» **TEXT SEGMENT**:
==*==

Brophy's Edinburgh stand-up show, titled False Prophet, is about the double-edged impact of becoming known as the TikTok priest - and he will effectively kill off the character at the end of the festival.

"It's been a weird journey," says Brophy, who was also on the stand-up circuit before the pandemic. "I wasn't prepared for any of this. I was just making silly jokes on the internet and trying to get a little bit of feedback from people. And I got a lot of feedback from people."

His broad-minded, fun-loving priest was originally in a TV pilot that Brophy wrote at the start of lockdown. The comedian decided to test the script by posting clips on TikTok.

"The priest was a very minor character to begin with," he explains. "Then I put him up online and he had this progressive point of view that people resonated with, and I was like, oh, there's an appetite for this.

"So I thought, I'll just do that. It became a scenario of me waking up every single morning, putting on what was to me a costume, and sitting in front of my phone by nine o'clock lip-synching to Taylor Swift."

Some didn't get the joke, though. "There are the people who believe I'm a priest and love it. And then there are the people who absolutely detest it, who are like, 'You are leading people to hell'."

==*==

» **DATA EXTRACT**:
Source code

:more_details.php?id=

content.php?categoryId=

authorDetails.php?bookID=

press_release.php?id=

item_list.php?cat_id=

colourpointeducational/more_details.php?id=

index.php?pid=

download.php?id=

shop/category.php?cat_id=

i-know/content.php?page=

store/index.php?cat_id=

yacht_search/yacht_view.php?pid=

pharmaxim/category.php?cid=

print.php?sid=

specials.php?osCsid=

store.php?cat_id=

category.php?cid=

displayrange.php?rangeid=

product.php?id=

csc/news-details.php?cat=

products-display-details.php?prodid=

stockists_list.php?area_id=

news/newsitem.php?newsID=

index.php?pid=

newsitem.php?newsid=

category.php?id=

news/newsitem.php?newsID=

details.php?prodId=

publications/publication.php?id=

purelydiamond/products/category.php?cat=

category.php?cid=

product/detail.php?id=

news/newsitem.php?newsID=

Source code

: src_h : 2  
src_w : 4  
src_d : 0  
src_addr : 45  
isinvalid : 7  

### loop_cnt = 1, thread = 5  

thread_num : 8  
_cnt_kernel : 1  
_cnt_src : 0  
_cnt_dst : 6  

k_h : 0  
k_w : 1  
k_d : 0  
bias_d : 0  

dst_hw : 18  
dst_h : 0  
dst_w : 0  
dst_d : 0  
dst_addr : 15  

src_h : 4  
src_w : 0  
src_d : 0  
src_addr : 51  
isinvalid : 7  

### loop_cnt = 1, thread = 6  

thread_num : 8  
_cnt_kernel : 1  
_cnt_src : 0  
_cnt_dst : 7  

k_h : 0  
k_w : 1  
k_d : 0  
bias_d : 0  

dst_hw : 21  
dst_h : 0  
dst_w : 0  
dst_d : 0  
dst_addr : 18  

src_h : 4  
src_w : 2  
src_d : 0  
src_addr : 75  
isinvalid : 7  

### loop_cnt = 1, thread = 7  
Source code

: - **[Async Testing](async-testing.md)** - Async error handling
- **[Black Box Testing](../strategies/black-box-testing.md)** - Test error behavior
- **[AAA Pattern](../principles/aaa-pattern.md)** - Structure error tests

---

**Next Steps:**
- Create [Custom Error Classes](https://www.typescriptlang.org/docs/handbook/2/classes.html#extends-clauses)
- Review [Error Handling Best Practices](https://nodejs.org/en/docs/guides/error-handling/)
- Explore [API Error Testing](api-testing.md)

==*==

» **EXERCISE INSTRUCTIONS**:
1. Translate into Spanish this sentence from the text on the TikTok priest: "The comedian decided to test the script by posting clips on TikTok."
2. In the text on the TikTok priest, list each action Brophy names in the sentence beginning "It became a scenario of me waking up".

» **RESULTS IN ORDER**:
1. El cómico decidió poner a prueba el guion publicando clips en TikTok.

2.
- Waking up every single morning
- Putting on what was to him a costume
- Sitting in front of his phone by nine o'clock
- Lip-synching to Taylor Swift